PBB Serukan Investigasi Penanganan Demo di Indonesia
Personel polisi menghalau pengunjuk rasa di Jalan Letjend S Parman, depan Gedung DPR, Jakarta, Senin (25/8/2025). (ANTARA FOTO/Bayu Pratama S)

JAKARTA - Kantor Komisaris Tinggi Perserikatan Bangsa-Bangsa untuk Hak Asasi Manusia (OHCHR) mendesak pemerintah Indonesia untuk segera melakukan penyelidikan menyeluruh, cepat, dan transparan terkait dugaan pelanggaran HAM dalam penanganan aksi demonstrasi yang meluas di berbagai wilayah.

Desakan ini disampaikan menyusul gelombang protes yang terjadi selama sepekan terakhir, terutama terkait isu kenaikan tunjangan DPR RI. Aksi-aksi tersebut kerap berujung bentrokan antara aparat dan massa, bahkan memakan korban jiwa.

“Kami menyerukan investigasi terhadap semua dugaan pelanggaran hak asasi manusia, termasuk terkait penggunaan kekuatan secara berlebihan,” ujar juru bicara OHCHR, Ravina Shamdasani, Senin (1/9).

Shamdasani menegaskan bahwa aparat keamanan Indonesia, termasuk kepolisian dan militer yang ditugaskan dalam penegakan hukum, wajib menjunjung tinggi hak kebebasan berkumpul secara damai dan kebebasan berekspresi, serta bertindak sesuai dengan norma dan standar internasional.

“Seluruh aparat keamanan harus mematuhi prinsip dasar penggunaan kekuatan dan senjata api,” tambahnya.

OHCHR juga menyoroti pentingnya peran media dalam meliput situasi di lapangan secara bebas dan independen.

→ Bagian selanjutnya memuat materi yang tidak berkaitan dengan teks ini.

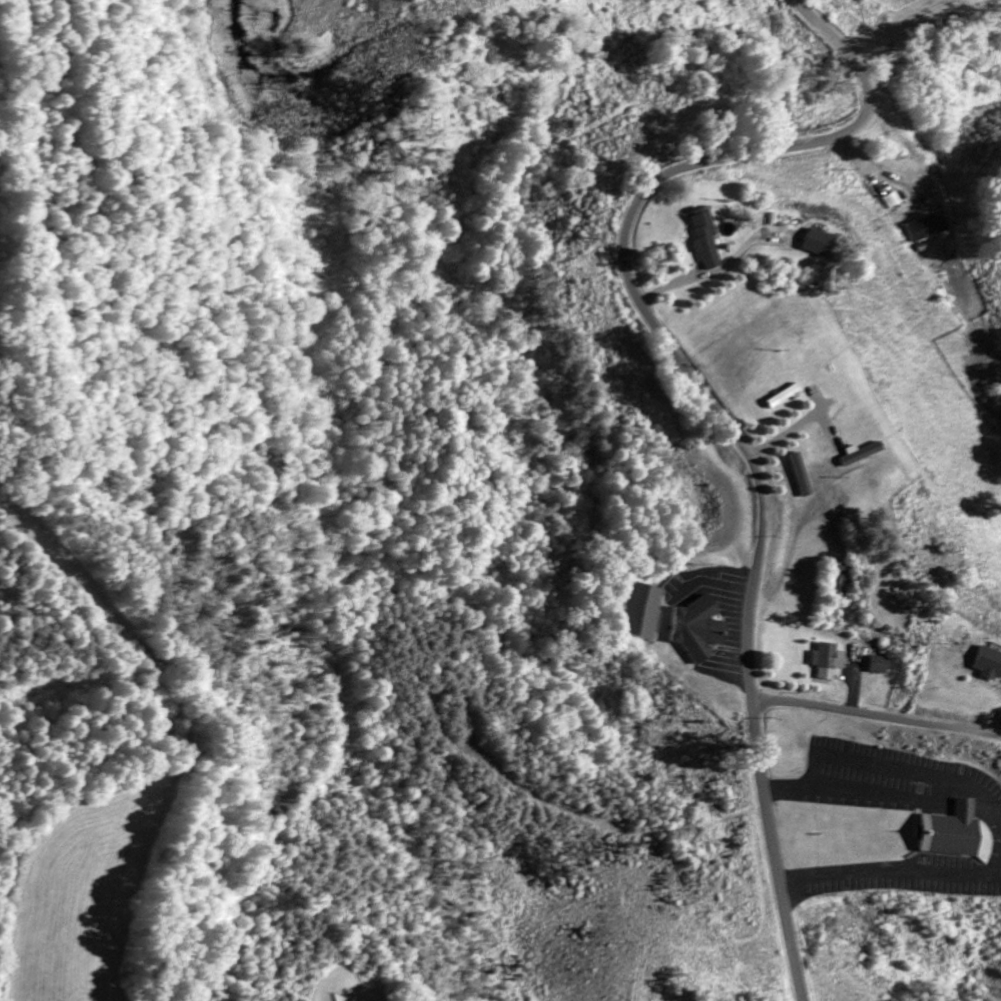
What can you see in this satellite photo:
building: (931, 229)
building: (707, 241)
building: (823, 245)
road: (705, 400)
building: (864, 454)
building: (801, 476)
building: (637, 612)
building: (696, 630)
building: (827, 662)
building: (988, 665)
building: (880, 666)
road: (131, 680)
road: (874, 715)
building: (948, 832)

“Kami terus memantau kekerasan yang terjadi dan menekankan pentingnya dialog untuk merespons aspirasi publik,” tegas Shamdasani.

Kekerasan Aparat Tuai Kecaman Internasional

Penanganan aparat terhadap demonstrasi di Indonesia juga menuai kecaman dari komunitas internasional lainnya. Parlemen ASEAN untuk Hak Asasi Manusia (APHR) mengecam keras insiden yang menewaskan Affan Kurniawan, seorang pengemudi ojek online yang dilaporkan tewas setelah dilindas kendaraan taktis Brimob pada 28 Agustus lalu.

“APHR mengecam keras tindakan brutal polisi yang menyebabkan kematian Affan Kurniawan,” tulis organisasi tersebut dalam pernyataan resminya yang dirilis Jumat (29/8).

Menurut APHR, tragedi tersebut mencerminkan dampak kemanusiaan dari penggunaan kekerasan sebagai respons awal terhadap aksi sipil. Mereka juga mengkritisi pendekatan aparat yang menimbulkan ketakutan, alih-alih membuka ruang negosiasi damai dengan mahasiswa dan buruh yang berdemo di depan Polda Metro Jaya dan Mabes Polri.

211 Organisasi HAM Desak Reformasi Kepolisian

Kecaman juga datang dari 211 organisasi masyarakat sipil dari berbagai negara yang tergabung dalam jaringan Forum Asia. Dalam pernyataan bersama berjudul "Melindungi Hak Berunjuk Rasa: Solidaritas Internasional untuk Indonesia #StopKebrutalanPolisi" yang dirilis Minggu (31/8), mereka mendesak Kepolisian RI menghentikan penggunaan kekuatan berlebihan dalam penanganan demonstrasi.

Organisasi-organisasi ini menuntut:

  • Penghentian kekerasan terhadap demonstran.

  • Penegakan Perkap No. 1 Tahun 2009 serta standar internasional, termasuk UN Basic Principles on the Use of Force and Firearms.

  • Investigasi independen terhadap pelanggaran yang dilakukan aparat, termasuk insiden kematian Affan Kurniawan.

  • Penindakan etik dan pidana terhadap pelaku kekerasan di lapangan.

  • Delapan Korban Jiwa Terkonfirmasi

Hingga kini, aksi demonstrasi yang terjadi di sejumlah daerah telah mengakibatkan delapan korban jiwa. Rinciannya: empat orang di Makassar, dua di Jakarta, satu di Solo, dan satu mahasiswa di Yogyakarta.

Situasi ini menambah sorotan atas pendekatan represif negara terhadap protes publik. Berbagai pihak, baik dalam maupun luar negeri, menilai bahwa respons keras aparat berisiko merusak tatanan demokrasi dan menurunkan kepercayaan masyarakat terhadap institusi penegak hukum.